Starting at the beginning of the records and stopping after the line that has "left hip: (177, 255, 0)", write those lines again with "Person at" renamed to "Subject at" and nothing else changed. Leave the pictures out.

Records provided:
* * * *

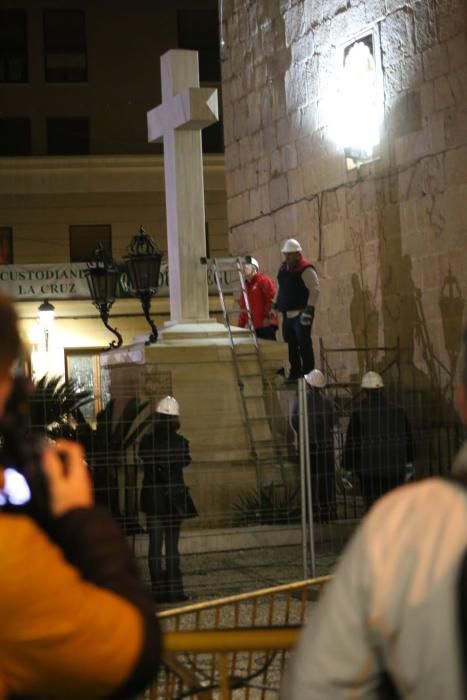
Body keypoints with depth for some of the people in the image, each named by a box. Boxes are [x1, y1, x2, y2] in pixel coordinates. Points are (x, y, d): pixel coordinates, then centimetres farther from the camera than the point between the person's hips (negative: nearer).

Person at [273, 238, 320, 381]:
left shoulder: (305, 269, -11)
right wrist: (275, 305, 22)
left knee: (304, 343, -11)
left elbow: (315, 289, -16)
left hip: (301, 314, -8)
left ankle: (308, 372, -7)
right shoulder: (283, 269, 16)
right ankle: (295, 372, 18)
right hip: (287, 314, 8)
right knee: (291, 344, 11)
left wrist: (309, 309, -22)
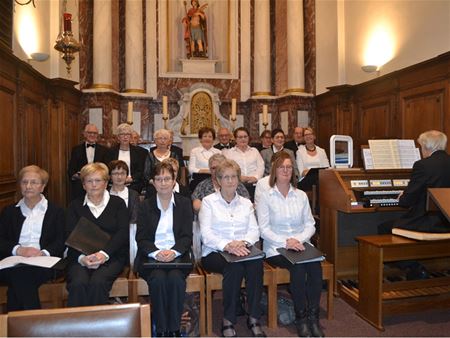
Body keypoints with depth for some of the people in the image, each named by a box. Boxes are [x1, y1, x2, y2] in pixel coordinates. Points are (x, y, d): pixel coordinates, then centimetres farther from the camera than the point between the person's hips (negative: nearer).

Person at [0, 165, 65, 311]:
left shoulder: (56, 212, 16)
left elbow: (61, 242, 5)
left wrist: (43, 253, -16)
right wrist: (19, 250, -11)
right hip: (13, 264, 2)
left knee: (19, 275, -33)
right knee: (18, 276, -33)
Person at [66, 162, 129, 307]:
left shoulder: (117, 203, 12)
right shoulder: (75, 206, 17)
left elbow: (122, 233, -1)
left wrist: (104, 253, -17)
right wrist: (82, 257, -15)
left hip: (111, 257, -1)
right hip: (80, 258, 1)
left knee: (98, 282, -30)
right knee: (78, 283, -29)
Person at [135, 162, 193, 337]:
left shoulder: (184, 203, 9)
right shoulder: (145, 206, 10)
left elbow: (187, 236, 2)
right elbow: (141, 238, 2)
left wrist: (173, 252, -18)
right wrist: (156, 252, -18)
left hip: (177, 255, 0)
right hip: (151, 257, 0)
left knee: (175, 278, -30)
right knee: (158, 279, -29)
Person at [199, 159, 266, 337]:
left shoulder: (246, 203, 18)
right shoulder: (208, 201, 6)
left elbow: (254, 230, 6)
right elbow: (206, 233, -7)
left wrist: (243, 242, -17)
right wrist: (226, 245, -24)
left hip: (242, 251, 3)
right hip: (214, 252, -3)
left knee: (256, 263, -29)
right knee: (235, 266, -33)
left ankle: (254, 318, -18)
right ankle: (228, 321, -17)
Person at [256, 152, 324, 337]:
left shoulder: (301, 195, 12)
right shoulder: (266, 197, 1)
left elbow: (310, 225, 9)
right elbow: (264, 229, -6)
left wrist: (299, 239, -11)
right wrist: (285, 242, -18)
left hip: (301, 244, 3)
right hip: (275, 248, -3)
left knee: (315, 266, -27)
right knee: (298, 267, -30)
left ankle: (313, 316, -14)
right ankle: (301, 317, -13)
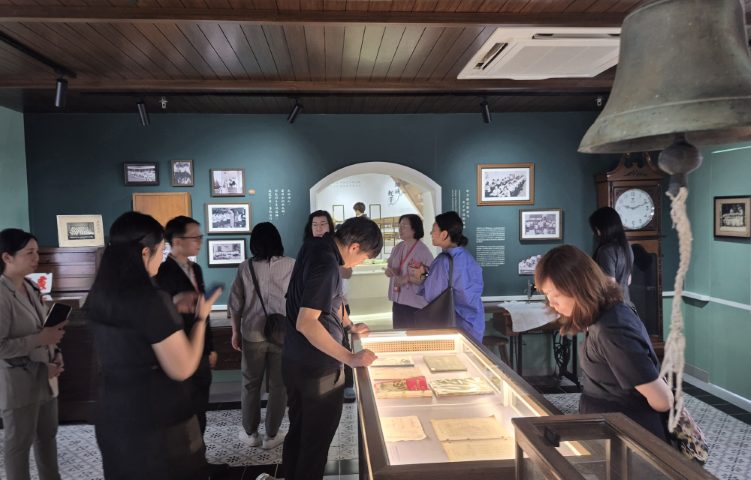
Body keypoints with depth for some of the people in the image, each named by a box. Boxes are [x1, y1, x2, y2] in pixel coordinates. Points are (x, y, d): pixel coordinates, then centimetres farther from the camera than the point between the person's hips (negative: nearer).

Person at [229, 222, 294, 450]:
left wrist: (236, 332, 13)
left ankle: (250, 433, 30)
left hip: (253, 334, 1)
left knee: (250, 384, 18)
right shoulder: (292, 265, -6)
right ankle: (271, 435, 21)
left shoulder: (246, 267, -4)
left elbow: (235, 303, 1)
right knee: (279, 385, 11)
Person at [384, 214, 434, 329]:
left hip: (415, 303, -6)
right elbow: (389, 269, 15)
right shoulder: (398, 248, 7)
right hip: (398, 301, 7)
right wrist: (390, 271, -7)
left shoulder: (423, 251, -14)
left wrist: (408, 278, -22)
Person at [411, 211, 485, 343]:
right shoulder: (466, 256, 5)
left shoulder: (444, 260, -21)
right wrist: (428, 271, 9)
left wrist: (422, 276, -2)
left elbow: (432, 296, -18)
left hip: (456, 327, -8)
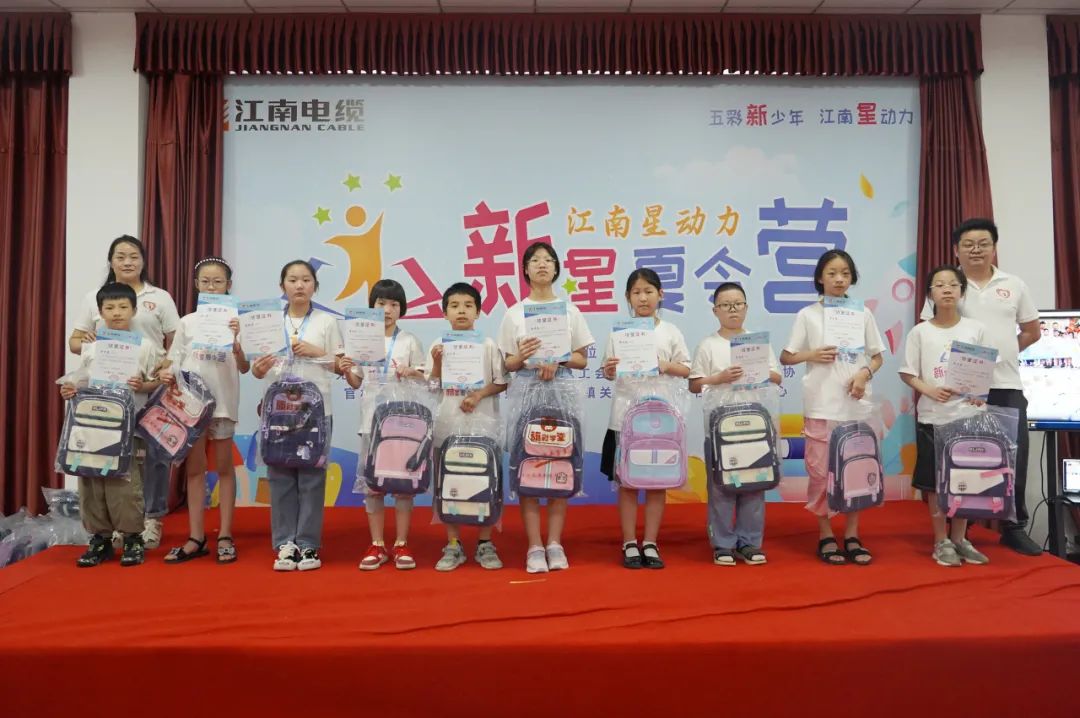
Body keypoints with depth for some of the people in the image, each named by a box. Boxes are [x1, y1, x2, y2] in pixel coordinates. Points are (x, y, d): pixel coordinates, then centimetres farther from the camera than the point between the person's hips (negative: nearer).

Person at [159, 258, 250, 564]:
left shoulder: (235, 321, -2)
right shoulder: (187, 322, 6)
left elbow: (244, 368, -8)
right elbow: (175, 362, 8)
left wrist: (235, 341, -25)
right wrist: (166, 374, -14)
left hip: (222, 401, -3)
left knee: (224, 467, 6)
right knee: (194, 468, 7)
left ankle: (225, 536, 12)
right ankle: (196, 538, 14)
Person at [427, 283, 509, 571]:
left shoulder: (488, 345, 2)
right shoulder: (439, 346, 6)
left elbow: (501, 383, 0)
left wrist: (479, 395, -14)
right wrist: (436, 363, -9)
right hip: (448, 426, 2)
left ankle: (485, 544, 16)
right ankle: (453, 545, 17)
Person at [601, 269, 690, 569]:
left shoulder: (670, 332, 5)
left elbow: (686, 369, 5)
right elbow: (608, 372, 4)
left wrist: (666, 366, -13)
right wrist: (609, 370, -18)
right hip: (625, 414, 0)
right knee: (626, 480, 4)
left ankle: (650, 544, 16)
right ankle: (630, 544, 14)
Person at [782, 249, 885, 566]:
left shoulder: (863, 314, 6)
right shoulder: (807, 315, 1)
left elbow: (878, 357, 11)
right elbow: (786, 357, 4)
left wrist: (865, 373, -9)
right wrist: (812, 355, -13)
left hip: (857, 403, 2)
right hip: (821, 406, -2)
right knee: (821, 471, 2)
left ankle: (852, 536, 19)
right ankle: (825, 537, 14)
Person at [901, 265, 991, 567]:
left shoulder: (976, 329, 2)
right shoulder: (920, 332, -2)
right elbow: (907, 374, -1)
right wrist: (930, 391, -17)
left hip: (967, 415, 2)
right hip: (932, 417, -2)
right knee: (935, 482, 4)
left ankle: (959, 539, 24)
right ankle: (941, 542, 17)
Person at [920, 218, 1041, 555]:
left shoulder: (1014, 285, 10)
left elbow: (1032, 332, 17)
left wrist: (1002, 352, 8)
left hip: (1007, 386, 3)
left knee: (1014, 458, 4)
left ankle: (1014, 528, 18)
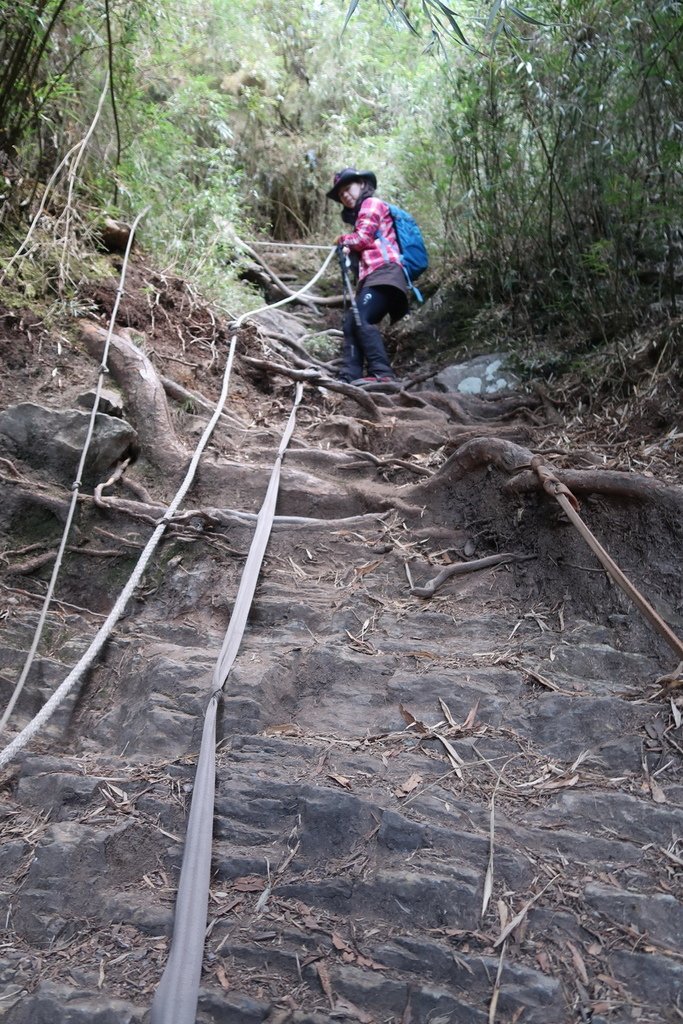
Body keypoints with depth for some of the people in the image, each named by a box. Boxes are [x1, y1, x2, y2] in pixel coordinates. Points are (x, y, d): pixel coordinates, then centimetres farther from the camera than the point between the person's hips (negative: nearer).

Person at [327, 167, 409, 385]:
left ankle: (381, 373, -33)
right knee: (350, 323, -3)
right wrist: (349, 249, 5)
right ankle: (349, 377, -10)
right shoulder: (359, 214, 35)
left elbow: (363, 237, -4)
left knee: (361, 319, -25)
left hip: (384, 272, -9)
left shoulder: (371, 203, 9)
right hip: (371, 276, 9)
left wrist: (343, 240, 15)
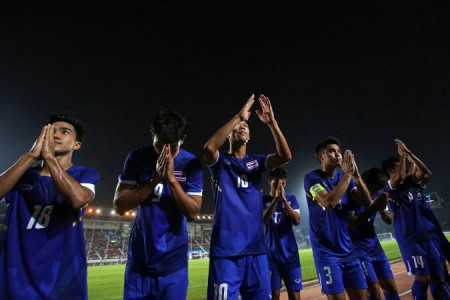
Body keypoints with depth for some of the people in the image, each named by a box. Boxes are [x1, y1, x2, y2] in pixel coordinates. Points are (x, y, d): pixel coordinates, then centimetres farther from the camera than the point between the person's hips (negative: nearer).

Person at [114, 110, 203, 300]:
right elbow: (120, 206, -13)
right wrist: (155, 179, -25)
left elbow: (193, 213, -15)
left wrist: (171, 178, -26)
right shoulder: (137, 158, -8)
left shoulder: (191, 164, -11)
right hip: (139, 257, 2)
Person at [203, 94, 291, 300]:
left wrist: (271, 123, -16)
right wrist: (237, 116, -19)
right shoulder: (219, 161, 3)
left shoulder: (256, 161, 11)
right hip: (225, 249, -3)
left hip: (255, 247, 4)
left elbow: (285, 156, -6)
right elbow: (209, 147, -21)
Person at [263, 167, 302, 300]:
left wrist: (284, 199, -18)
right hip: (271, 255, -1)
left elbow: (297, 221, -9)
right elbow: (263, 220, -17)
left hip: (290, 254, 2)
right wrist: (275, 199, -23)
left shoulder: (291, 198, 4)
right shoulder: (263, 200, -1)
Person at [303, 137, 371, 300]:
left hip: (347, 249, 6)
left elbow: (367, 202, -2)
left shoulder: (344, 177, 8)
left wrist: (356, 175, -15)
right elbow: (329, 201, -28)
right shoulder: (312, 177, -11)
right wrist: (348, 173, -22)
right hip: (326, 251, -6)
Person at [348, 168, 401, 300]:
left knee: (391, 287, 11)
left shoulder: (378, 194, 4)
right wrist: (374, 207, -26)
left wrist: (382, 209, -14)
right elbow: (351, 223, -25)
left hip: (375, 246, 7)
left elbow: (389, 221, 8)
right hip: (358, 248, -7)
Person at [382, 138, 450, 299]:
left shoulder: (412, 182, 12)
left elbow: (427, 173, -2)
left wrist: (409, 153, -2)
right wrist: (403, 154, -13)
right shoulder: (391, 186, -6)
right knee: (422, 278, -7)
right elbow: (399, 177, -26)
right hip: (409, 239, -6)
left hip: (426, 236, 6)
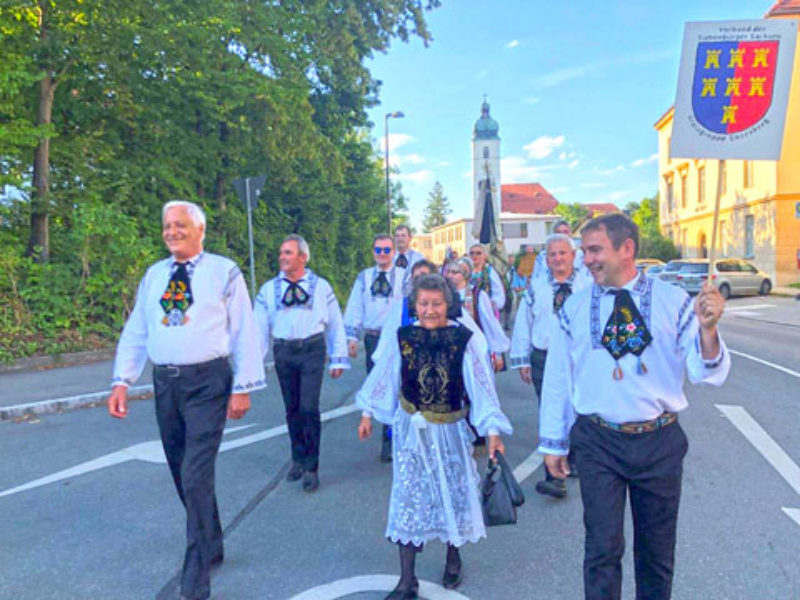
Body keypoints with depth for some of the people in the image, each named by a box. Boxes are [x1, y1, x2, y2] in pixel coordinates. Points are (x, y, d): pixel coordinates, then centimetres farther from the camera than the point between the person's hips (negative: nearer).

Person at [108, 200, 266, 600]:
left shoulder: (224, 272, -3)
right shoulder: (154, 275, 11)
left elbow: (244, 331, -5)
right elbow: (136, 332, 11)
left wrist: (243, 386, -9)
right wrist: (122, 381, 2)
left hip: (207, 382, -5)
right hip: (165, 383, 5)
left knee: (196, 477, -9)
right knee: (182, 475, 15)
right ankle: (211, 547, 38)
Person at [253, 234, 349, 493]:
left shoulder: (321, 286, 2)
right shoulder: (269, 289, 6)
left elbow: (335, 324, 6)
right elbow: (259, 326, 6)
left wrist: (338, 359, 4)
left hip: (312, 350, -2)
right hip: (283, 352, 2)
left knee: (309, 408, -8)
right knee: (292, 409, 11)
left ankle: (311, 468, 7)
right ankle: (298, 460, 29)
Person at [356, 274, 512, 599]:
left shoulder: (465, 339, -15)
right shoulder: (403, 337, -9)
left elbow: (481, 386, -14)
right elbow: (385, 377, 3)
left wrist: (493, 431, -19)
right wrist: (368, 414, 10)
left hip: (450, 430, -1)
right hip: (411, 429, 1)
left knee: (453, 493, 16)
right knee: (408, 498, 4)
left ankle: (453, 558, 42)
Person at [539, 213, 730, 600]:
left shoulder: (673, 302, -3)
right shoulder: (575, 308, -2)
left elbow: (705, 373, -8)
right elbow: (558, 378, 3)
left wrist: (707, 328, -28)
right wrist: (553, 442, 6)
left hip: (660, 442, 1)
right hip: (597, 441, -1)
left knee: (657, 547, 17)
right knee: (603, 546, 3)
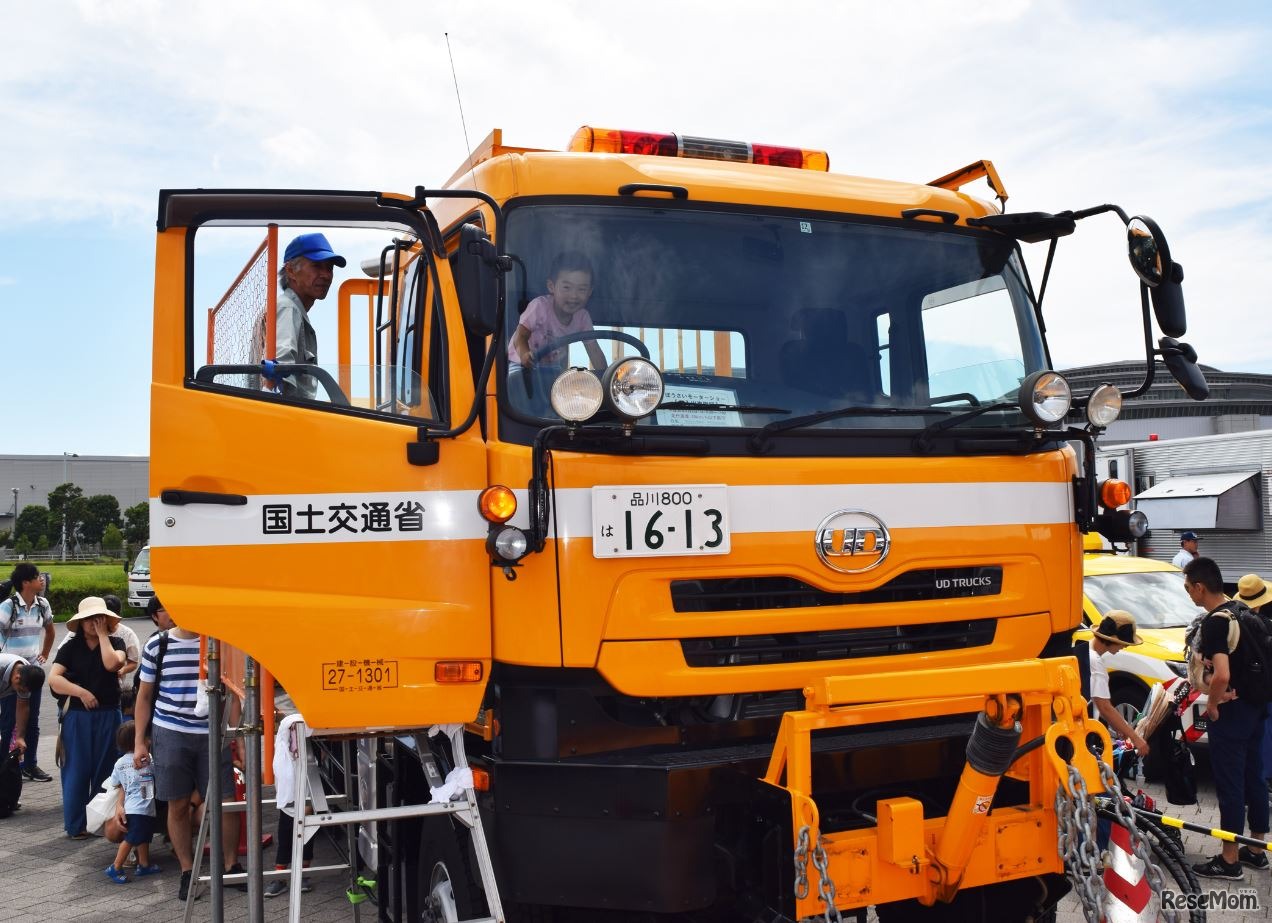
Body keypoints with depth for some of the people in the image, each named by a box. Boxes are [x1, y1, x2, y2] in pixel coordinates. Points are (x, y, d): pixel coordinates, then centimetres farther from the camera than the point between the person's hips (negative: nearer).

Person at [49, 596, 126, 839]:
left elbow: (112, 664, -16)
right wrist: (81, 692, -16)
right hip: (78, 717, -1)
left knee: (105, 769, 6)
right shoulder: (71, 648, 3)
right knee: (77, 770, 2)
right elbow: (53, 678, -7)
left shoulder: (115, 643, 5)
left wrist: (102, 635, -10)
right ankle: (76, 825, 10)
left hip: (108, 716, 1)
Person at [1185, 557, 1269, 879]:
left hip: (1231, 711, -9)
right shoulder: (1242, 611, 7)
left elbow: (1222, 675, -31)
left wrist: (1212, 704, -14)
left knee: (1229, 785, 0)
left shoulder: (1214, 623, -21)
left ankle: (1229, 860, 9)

* * * *

Solution below:
Body keypoints with depth for some of the people in the image, each named by a box. Boxes are [x1, y1, x2, y2] in pixel coordinates. Points are (x, y, d): pixel coordinates, then centimetres farther from the camera than the point between the person's hips (negative: nearer).

Subject at [273, 238, 320, 381]:
left shoulder: (305, 269, -11)
right wrist: (275, 305, 22)
left knee: (304, 343, -11)
left elbow: (315, 289, -16)
left hip: (301, 314, -8)
left ankle: (308, 372, -7)
right shoulder: (283, 269, 16)
right ankle: (295, 372, 18)
right hip: (287, 314, 8)
right knee: (291, 344, 11)
left wrist: (309, 309, -22)
Body keypoints with depth for some of the people in the image, each named by a box. Boxes are [x1, y1, x2, y2] in pixel coordinates. Points are (x, y, d): pixel coordinates, then centimetres farther from the camera than the point between the person's hips (negative: nearer).

Subject at [0, 165, 65, 311]:
left shoulder: (56, 212, 16)
left elbow: (61, 242, 5)
left wrist: (43, 253, -16)
right wrist: (19, 250, -11)
right hip: (13, 264, 2)
left knee: (19, 275, -33)
right knee: (18, 276, -33)
Subject at [66, 162, 129, 307]:
left shoulder: (117, 203, 12)
right shoulder: (75, 206, 17)
left elbow: (122, 233, -1)
left wrist: (104, 253, -17)
right wrist: (82, 257, -15)
left hip: (111, 257, -1)
right hip: (80, 258, 1)
left knee: (98, 282, -30)
right knee: (78, 283, -29)
Subject at [135, 162, 193, 337]:
left shoulder: (184, 203, 9)
right shoulder: (145, 206, 10)
left elbow: (187, 236, 2)
right elbow: (141, 238, 2)
left wrist: (173, 252, -18)
right wrist: (156, 252, -18)
left hip: (177, 255, 0)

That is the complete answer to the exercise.